The same paragraphs of the Zandonella’s complaint that assert a claim for a failure to report Evan’s abuse to them additionally allege that the Stork Club’s failure to prevent or stop the abuse was also the cause of their emotional distress. Complaint, ¶ 59. The Stork Club did not ask to have the complaint revised to separate these allegations from the failure to report nor did it ask to have a portion of a paragraph stricken. See Weingarden v. Milford Anesthesia Associates, P.C., Superior Court, judicial district of New Haven Docket No. CV-11-6016353-S (May 30, 2013, Wilson, J.) ("[O]nly an entire count of a counterclaim or an entire special defense can be subject to a motion to strike, unless the individual paragraph [or paragraphs] embodies an entire cause of action or defense" [internal quotation marks omitted] ).

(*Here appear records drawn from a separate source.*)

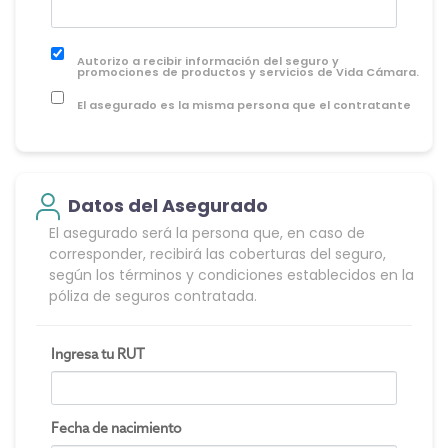
Autorizo a recibir información del seguro y
promociones de productos y servicios de Vida Cámara.
El asegurado es la misma persona que el contratante
Datos del Asegurado
El asegurado será la persona que, en caso de
corresponder, recibirá las coberturas del seguro,
según los términos y condiciones establecidos en la
póliza de seguros contratada.
Ingresa tu RUT
Fecha de nacimiento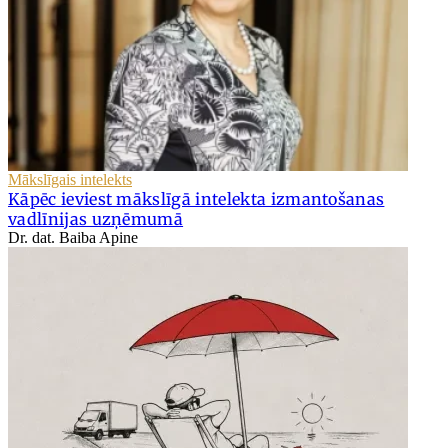
Mākslīgais intelekts
Kāpēc ieviest mākslīgā intelekta izmantošanas
vadlīnijas uzņēmumā
Dr. dat. Baiba Apine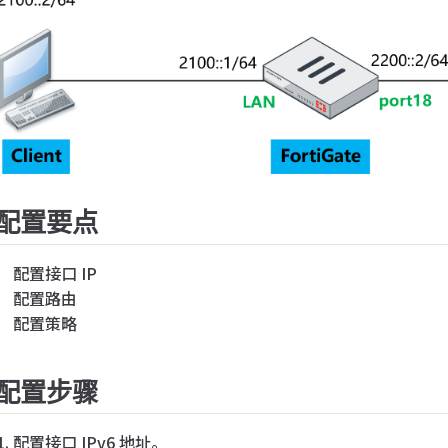
配置要点
配置接口 IP
配置路由
配置策略
配置步骤
配置接口 IPv6 地址。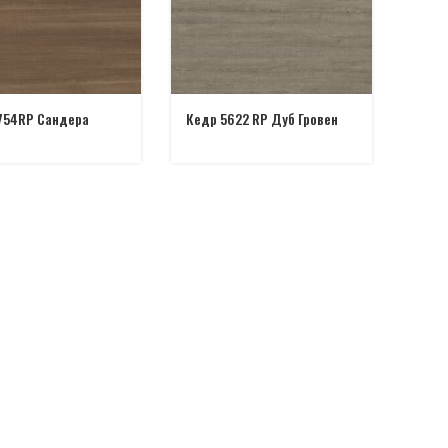
754RP Сандера
Кедр 5622 RP Дуб Гровен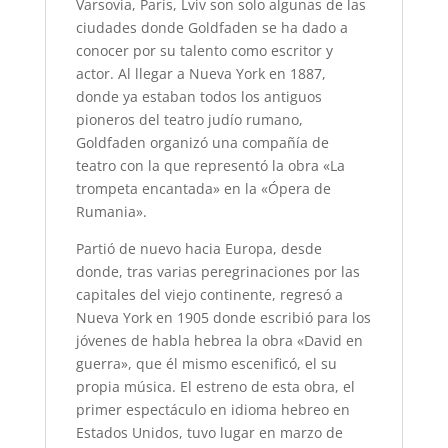
Varsovia, París, Lviv son solo algunas de las
ciudades donde Goldfaden se ha dado a
conocer por su talento como escritor y
actor. Al llegar a Nueva York en 1887,
donde ya estaban todos los antiguos
pioneros del teatro judío rumano,
Goldfaden organizó una compañía de
teatro con la que representó la obra «La
trompeta encantada» en la «Ópera de
Rumania».
Partió de nuevo hacia Europa, desde
donde, tras varias peregrinaciones por las
capitales del viejo continente, regresó a
Nueva York en 1905 donde escribió para los
jóvenes de habla hebrea la obra «David en
guerra», que él mismo escenificó, el su
propia música. El estreno de esta obra, el
primer espectáculo en idioma hebreo en
Estados Unidos, tuvo lugar en marzo de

See Kurisoo v. Ziegler, 174 Conn.App. 462, 470-71, 166 A.3d 75 (2017) (failure of party to raise lack of existence of a duty based on public policy basis precludes court’s consideration of same).
Conclusion
Because the Zandonellas assert a direct claim of emotional distress, one founded on a violation of the direct owed duty to them of reporting Evan’s abuse, the motion to strike of the Stork Club is denied.